- Film poster
- Directed by: Patricia Moraz
- Written by: Patricia Moraz
- Produced by: Robert Boner
- Starring: Isabelle Huppert Christine Pascal Mathieu Carrière Chil Boiscuille Nicole Garcia
- Cinematography: Renato Berta
- Edited by: Thierry Derocles
- Production companies: Filmkollektiv Zürich AG INA Institut National de l'Audiovisuel
- Release date: 1977;
- Running time: 98 minutes
- Countries: Switzerland France
- Language: French

= The Indians Are Still Far Away =

1977 film

The Indians Are Still Far Away (French: Les Indiens sont encore loin) is a 1977 Swiss-French drama film written and directed by Patricia Moraz and starring Isabelle Huppert. It follows the last days of a 17-year-old student, and received a commendation at the 1977 Locarno Film Festival.

== Background ==
The Indians Are Still Far Away formed the middle part of an intended trilogy by Patricia Moraz. Before directing the film, she had worked as a teacher, journalist and screenwriter. The first part was Le Chemin perdu, while a projected third film about adulthood was never made. Moraz had grown up in a politically engaged environment.

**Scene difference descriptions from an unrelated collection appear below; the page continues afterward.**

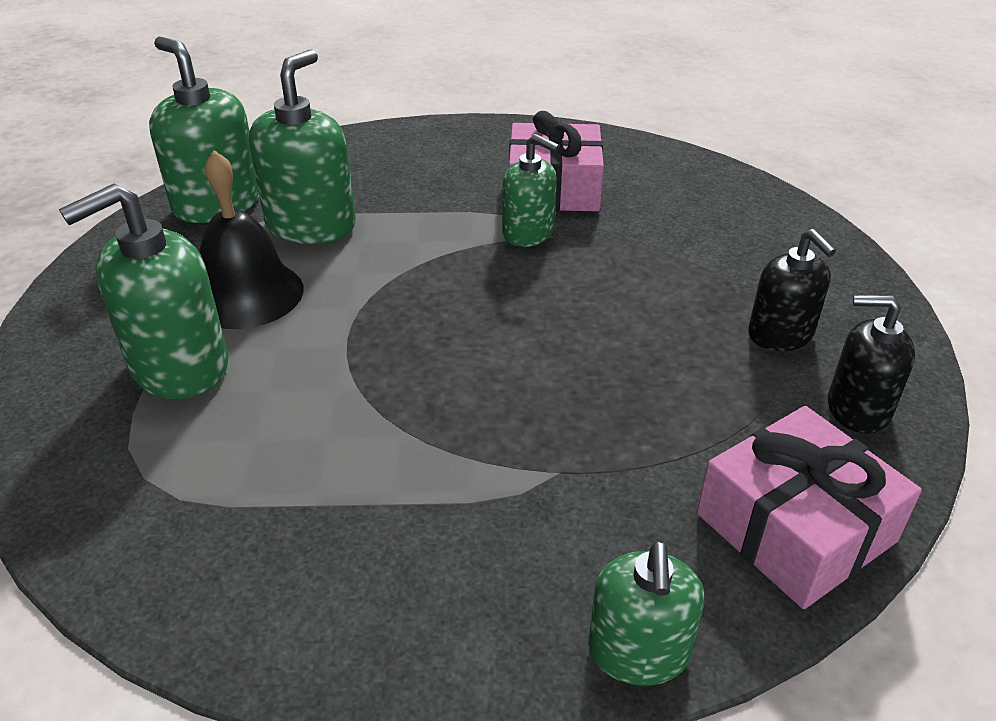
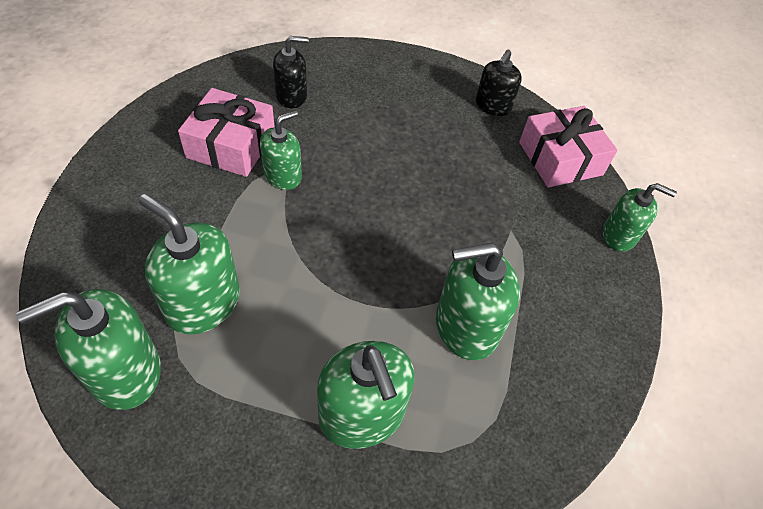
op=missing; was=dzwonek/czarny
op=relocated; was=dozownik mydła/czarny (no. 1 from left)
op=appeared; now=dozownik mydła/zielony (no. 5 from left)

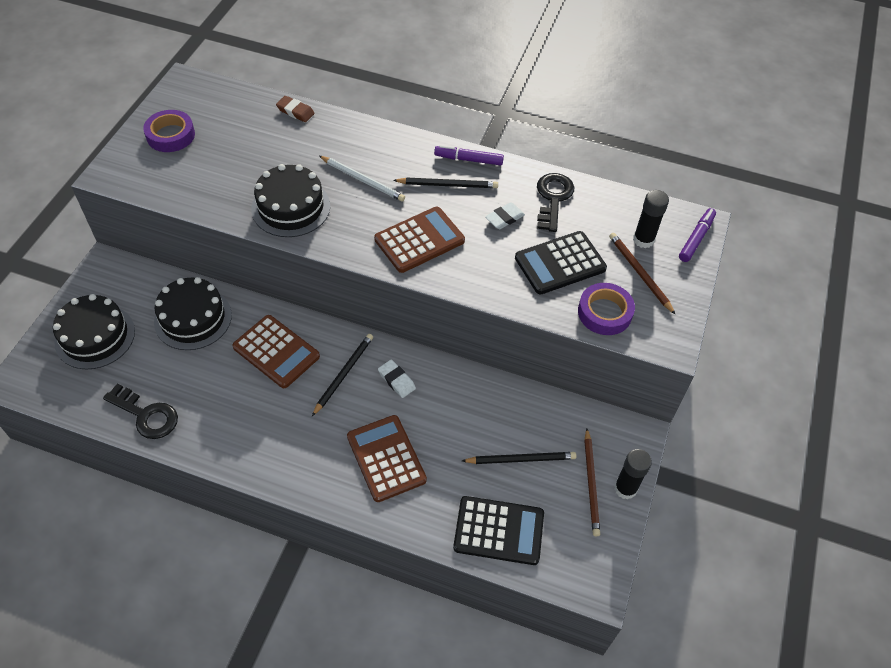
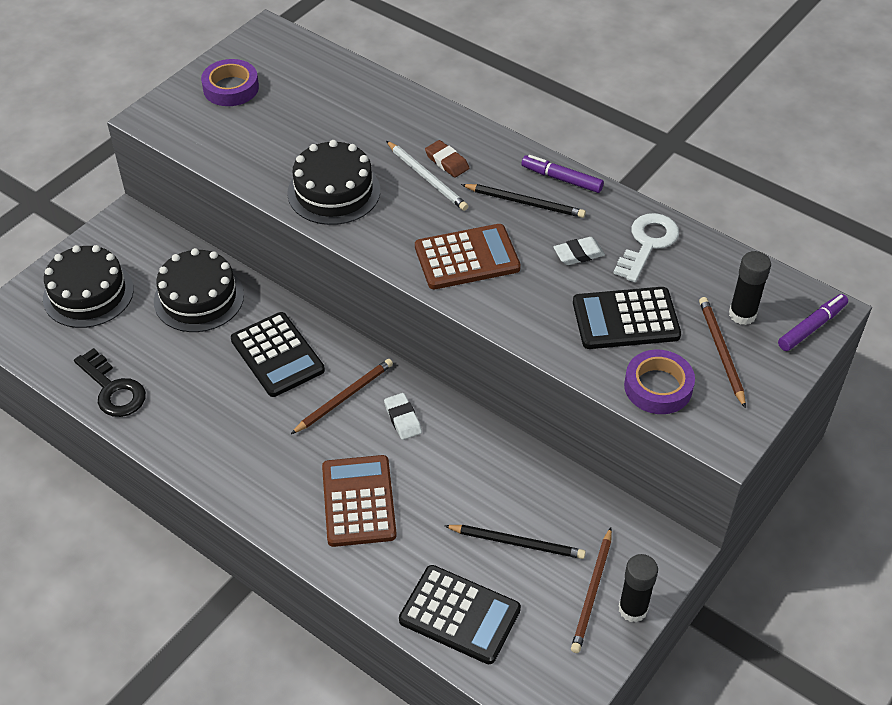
op=colour; was=kalkulator/brązowy (no. 1 from left); now=kalkulator/czarny (no. 1 from left)
op=relocated; was=gumka do mazania/brązowy
op=colour; was=ołówek/czarny (no. 1 from left); now=ołówek/brązowy (no. 1 from left)
op=colour; was=klucz/czarny (no. 2 from left); now=klucz/biały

She said she did not want to depict childhood solely in sentimental terms, but also to evoke a political and social context.

== Synopsis ==
Jenny Kern, a 17-year-old student, is found dead in the snow. The film follows the last days of her life without explaining her death or assigning responsibility, depicting the shifting emotions of adolescence and the social atmosphere in which her death becomes possible without being foreseeable.

==Cast==
The cast includes:
- Isabelle Huppert as Jenny
- Christine Pascal as Lise
- Mathieu Carrière as Matthias
- Chil Boiscuille as Guillaume
- Nicole Garcia as Anna

== Reception ==
Filmdienst called the film an incisive and sensitive study of the post-1968 generation, and praised Renato Berta’s cool, almost blue-tinted cinematography along with the work of the lead actress and director. It also described the film as one focused on quiet gestures and feelings.

== Festival screenings ==
The film received a commendation from the Ecumenical Jury at the 1977 Locarno Film Festival, and was screened at the Solothurn Film Festival in January 1996.